February 27, 2024

E.C.B. Takes Steps to Ease Cash Crunch at Continent’s Banks

As leaders in Greece and Germany continued to debate how to escape the sovereign debt crisis, the I.M.F. estimated bank risk stemming from the crisis at roughly €300 billion, or $412 billion. Political infighting is partly to blame, the I.M.F. said in its Global Financial Stability Report.

“Political differences within economies undergoing adjustment and among economies providing support have impeded achievement of a lasting solution,” the I.M.F. said.

As if to illustrate the point, the Greek government tried Wednesday to sell its lawmakers on adopting additional austerity measures being demanded by international lenders. Without more aid, Greece could go bankrupt within weeks if not days.

The measures include placing some 30,000 civil servants on a so-called labor reserve program in which their wages would be cut for 12 months, a government spokesman said. The program has been condemned by the political opposition as “a backdoor to layoffs.” Taxes will also be raised on pensions over €1,200 a month and on some pensions for those under 55.

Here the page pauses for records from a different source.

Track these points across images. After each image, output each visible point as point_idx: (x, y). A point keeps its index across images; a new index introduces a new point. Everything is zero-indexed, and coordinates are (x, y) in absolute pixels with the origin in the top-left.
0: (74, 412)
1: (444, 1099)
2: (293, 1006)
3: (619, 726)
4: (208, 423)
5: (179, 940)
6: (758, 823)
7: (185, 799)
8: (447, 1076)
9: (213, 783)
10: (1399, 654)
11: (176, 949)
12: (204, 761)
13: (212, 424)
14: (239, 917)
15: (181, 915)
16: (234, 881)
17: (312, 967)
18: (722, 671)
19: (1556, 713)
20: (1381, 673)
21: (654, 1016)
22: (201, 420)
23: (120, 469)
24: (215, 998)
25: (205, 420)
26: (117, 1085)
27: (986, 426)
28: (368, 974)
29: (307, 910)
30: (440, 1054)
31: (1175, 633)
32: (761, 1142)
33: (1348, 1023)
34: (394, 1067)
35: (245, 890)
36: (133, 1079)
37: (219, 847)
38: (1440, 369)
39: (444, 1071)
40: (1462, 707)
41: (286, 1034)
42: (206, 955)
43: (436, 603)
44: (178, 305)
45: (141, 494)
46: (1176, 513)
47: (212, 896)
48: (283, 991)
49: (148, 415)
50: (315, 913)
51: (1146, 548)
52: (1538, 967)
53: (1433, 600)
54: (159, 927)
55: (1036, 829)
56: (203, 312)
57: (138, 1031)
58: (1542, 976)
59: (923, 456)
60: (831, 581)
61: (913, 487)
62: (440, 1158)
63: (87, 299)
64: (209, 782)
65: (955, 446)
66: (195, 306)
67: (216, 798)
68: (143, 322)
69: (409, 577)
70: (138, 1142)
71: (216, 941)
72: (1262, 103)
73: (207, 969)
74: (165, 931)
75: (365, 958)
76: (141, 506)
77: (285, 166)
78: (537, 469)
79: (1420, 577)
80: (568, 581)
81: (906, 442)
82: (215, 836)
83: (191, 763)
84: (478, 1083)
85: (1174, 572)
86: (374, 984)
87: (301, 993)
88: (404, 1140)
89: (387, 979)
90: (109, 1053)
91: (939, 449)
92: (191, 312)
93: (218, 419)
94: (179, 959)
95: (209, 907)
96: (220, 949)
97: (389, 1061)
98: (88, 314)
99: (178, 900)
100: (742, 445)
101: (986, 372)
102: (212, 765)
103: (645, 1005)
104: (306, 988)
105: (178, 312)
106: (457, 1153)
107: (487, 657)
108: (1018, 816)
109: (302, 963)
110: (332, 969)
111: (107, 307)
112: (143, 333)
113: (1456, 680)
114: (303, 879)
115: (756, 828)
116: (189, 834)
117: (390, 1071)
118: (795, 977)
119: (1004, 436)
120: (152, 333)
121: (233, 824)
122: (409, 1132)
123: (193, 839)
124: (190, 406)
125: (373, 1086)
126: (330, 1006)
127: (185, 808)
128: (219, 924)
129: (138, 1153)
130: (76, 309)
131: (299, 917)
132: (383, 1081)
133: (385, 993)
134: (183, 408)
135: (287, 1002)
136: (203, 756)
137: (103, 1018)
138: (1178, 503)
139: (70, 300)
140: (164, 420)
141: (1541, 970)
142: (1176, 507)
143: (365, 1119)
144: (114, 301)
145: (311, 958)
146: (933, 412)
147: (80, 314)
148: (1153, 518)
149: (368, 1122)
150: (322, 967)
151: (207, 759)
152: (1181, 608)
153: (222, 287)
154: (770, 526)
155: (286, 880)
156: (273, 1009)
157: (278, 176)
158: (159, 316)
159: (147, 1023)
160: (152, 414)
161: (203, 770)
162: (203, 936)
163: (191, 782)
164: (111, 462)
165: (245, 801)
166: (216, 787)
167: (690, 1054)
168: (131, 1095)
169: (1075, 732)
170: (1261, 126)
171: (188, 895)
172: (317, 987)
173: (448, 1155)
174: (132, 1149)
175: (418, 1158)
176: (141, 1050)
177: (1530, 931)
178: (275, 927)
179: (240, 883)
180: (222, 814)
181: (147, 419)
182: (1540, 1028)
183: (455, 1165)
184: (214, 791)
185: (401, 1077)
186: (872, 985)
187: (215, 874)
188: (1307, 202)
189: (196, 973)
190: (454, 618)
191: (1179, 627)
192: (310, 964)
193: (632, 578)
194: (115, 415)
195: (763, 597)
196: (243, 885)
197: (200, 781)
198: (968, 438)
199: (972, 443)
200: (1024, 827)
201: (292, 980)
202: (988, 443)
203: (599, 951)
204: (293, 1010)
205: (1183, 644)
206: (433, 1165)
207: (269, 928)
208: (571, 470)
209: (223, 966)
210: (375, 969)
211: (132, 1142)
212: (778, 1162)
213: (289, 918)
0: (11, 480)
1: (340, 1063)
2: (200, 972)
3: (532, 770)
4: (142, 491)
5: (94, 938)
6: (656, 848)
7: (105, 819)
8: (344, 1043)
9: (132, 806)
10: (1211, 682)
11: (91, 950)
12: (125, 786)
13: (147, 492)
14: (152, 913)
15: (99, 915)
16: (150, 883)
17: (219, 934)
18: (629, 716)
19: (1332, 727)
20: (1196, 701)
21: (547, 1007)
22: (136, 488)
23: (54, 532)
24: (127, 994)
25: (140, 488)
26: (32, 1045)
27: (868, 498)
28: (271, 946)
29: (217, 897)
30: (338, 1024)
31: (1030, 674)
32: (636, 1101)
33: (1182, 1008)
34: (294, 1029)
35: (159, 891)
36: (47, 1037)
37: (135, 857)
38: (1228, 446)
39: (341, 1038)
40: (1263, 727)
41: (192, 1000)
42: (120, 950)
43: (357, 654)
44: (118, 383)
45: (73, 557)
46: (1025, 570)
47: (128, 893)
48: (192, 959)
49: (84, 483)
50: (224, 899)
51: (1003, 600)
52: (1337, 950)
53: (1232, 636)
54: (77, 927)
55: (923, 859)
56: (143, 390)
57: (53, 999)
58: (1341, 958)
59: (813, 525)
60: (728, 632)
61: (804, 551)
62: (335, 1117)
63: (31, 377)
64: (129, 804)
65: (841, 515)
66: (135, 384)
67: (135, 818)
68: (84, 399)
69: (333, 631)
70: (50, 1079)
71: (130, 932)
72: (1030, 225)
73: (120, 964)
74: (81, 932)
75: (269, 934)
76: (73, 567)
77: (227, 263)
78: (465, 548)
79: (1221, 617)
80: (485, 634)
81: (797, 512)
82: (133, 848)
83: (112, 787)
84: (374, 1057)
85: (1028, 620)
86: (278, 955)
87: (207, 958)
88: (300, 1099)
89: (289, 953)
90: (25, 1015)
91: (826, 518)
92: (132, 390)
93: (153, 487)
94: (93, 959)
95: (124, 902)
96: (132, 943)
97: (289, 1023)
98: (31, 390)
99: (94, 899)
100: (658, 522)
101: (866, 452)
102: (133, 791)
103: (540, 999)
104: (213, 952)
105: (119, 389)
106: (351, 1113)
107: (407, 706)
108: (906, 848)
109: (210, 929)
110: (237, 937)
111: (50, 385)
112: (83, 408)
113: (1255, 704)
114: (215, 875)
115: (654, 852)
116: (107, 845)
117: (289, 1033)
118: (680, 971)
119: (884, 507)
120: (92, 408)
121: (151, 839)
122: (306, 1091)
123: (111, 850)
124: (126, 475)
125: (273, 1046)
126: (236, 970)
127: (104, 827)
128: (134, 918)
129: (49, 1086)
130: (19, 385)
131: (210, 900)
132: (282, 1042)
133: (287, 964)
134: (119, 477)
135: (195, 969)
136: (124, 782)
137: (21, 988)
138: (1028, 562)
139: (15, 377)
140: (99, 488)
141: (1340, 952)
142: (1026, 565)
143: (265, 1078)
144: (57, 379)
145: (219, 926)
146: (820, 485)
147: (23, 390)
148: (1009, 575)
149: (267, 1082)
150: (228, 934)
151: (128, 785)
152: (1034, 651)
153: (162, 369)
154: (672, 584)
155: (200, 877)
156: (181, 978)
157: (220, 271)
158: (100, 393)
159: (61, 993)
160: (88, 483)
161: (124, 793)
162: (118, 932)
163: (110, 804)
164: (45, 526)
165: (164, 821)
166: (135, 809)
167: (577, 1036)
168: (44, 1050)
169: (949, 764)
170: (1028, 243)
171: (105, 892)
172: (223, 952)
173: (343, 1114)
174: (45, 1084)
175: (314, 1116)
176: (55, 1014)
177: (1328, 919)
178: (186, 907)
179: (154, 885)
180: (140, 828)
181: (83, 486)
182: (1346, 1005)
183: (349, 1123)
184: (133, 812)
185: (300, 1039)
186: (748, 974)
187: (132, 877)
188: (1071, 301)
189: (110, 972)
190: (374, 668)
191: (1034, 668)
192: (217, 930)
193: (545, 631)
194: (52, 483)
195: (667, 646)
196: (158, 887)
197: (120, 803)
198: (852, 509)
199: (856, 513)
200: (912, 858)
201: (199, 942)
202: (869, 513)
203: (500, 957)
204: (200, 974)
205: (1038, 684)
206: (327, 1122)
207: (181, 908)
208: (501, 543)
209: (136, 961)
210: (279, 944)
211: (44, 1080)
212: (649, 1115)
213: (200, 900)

In Berlin, where aid to Greece has become a highly divisive political issue, changes that would expand the main European bailout fund made progress through the German Parliament. But expansion of the fund still faces numerous hurdles, including ratification by other reluctant countries, like Finland.

In its report, the I.M.F. said that some European banks would need fresh capital as insurance against losses stemming from the debt crisis, and some weaker banks might need to be “resolved” or shut down. Taxpayers may again be called on to bolster the banking system, the I.M.F. said.

“Any capital needs should be covered from private sources wherever possible, but in some cases public injections may be necessary and appropriate for viable banks,” the fund said.

One of the most damaging side effects of the crisis has been a reluctance by banks to lend to each other because of doubts about each other’s solvency. The E.C.B. took further steps to address that problem Wednesday, saying it would ease the terms on which it lends to banks at low interest. Most banks must continually refinance their long-term obligations, and some would collapse without access to short-term credit.

The central bank said it would expand its definition of the collateral that banks can provide to receive central bank loans at the benchmark interest rate, which is 1.5 percent. The E.C.B. dropped a requirement that securities placed as collateral should also be traded on an official exchange.

At the same time, the E.C.B. placed further limits on how much of their own bonds banks can use as collateral. Analysts said the limit was intended mostly as a signal that the central bank had not unduly lowered its standards to ensure that banks did not run out of cash.

The E.C.B. is saying “they are not willing to accept all the trash out there,” Carsten Brzeski, a senior economist at ING, told Reuters.

Indicators that banks have been reluctant to lend to each other have been rising for months. In what investors take as a particularly bad sign, a small number of banks have been borrowing emergency dollars from the E.C.B. On Wednesday, one bank borrowed $500 million, stirring fears that a large bank had been cut off by U.S. lenders and might be dangerously close to collapse. The E.C.B. does not disclose the identity of bank borrowers.

On Tuesday, European banks arranged €201 billion in one-week loans from the E.C.B., the most they had borrowed since February. Heavy borrowing from the E.C.B. is interpreted as a sign that the institutions are having trouble raising money at reasonable rates on the open market.

Inspectors from the I.M.F., the E.C.B. and the European Commission were to return to Greece next week after two teleconferences this week with the Greek government. The commission said “progress was made” in the calls on an agreement to pave the way for the release of the next portion of aid, totaling €8 billion.